Posted: March 4, 2007

Jim Thomas
For Sporting News


James Hall, acquired from Detroit for a fifth-rounder, is an all-around defensive end who can defend the run while still giving the team a much-needed complementary pass rusher to LE Leonard Little. Hall's natural position is right end. His play with the Lions was marred somewhat by inconsistent play. But he will be an immediate upgrade over what the Rams were using at right end last season: Anthony Hargrove (since traded), Brandon Green, and Victor Adeyanju. Adeyanju will still be part of the defensive line rotation, particularly on running downs. Hall will be reunited with line coach Brian Baker, who was his position coach as a rookie in Detroit. Other than Little, the Rams had only 2 sacks from the end position. But at 6-2, 280, Hall will also provide more resistance in the running game. By the end of the '06 season, with Adeyanju out with an injury, it became increasingly apparent that teams were running towards the right end position. . . .

The speed element that Kevin Curtis provided to the No. 3 wide receiver position will be missed, but free-agent pickup Drew Bennett will add an element long missing from the Rams' wide receiver corps: Size. At 6-5, 206, Bennett will help the Rams on third down and in the red zone. Bennett will begin his tenure in St. Louis as the team's slot receiver, but can play both the flanker spot (behind Isaac Bruce), and the split end spot (behind Torry Holt). Bennett isn't afraid to go over the middle, and will go up and get the ball in a crowd. He has deceptive speed, and can get downfield, averaging nearly 15 yards per catch over his career. Bennett will drop some balls and tends to wear down as the season progresses, but overall, his addition makes the Rams' receiver corps as good or better than it was a year ago.

SCOUTING REPORT: The release of veteran RG Adam Timmerman means the starting job belongs to Richie Incognito. Andy McCollum's knee injury forced Incognito to spend most of the '06 season playing center, but right guard is Incognito's natural position -- and in theory -- his best. Incognito is a powerful, physical blocker who just doesn't engage the opponent. He strikes them. His style of play seems to fit a revamped offense that once a physical line opening holes for a big back in Steven Jackson. Incognito still needs to polish his game on several fronts. He takes too many penalties, sometimes not knowing when to stop on a play. He doesn't get to the second level (linebackers, safeties) as well as Timmerman, and simply may not have the agility to do so. His pass-blocking needs work, but more experience and better footwork should lead to improvement.

DRAFT BUZZ: With free-agent RBs Sammy Morris and Marcel Shipp off the board, the Rams' options for a No. 2 running back may have to be filled via the draft.
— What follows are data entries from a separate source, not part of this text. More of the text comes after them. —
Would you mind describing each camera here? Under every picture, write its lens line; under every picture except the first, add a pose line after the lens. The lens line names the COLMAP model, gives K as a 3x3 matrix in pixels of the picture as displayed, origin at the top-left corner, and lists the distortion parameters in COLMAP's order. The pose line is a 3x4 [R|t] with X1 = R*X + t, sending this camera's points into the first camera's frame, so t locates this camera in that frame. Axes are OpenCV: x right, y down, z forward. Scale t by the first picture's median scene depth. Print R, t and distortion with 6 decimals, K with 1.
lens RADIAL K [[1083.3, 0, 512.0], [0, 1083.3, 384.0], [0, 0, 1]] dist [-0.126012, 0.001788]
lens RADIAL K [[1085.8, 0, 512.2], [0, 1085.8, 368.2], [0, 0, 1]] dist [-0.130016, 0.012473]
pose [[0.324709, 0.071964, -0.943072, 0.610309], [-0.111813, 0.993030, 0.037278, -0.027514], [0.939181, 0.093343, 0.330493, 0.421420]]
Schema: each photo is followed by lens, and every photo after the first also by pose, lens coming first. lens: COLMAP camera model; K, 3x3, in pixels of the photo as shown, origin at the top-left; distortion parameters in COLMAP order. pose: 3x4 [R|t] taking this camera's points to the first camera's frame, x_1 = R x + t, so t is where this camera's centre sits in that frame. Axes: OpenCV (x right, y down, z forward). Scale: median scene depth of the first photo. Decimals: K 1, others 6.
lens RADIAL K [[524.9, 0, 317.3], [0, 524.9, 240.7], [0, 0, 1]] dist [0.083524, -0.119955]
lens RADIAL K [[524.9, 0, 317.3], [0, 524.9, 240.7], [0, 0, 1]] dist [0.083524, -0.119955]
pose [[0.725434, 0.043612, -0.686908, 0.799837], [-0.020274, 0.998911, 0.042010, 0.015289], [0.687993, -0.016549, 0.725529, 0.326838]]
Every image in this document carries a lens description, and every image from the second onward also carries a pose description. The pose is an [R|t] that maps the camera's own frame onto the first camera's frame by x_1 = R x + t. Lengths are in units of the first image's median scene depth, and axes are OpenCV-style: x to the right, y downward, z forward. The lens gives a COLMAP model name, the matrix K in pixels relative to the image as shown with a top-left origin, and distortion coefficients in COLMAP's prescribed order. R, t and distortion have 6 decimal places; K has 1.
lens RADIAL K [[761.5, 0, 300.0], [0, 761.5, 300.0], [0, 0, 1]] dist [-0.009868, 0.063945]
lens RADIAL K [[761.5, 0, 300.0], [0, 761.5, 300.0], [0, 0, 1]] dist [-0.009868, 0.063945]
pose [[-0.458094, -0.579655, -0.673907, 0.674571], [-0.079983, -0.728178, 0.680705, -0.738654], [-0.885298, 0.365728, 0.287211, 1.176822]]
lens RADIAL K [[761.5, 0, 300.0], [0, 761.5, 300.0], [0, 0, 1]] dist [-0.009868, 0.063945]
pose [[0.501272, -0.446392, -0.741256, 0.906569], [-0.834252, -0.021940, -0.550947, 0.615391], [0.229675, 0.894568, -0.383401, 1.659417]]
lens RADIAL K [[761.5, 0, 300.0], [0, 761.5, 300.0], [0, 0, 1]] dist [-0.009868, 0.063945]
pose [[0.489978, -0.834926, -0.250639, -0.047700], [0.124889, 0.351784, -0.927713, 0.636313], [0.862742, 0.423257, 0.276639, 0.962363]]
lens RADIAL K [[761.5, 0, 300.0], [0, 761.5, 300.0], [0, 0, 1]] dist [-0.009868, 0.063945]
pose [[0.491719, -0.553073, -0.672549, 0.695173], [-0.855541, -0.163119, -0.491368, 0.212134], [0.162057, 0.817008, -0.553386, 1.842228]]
Lorenzo Booker is one possibility, but the Rams might have to use a second-round pick to get him. Signing Hall as a free agent doesn't preclude the team from taking an edge rusher such as Purdue's Anthony Spencer. Louisville DT Amobi Okoye would be a logical choice for the Rams at No. 13 overall if he's still available. But some in the Rams' organization wonder if Okoye is more "three-technique" tackle than nose, which is the team's greatest need. Tank Tyler of North Carolina State is more of a "classic" nose tackle, although he doesn't have the upside of the 19-year-old Okoye. But 13 is too high for Tyler, so the team probably would want to trade down if he's their targeted player.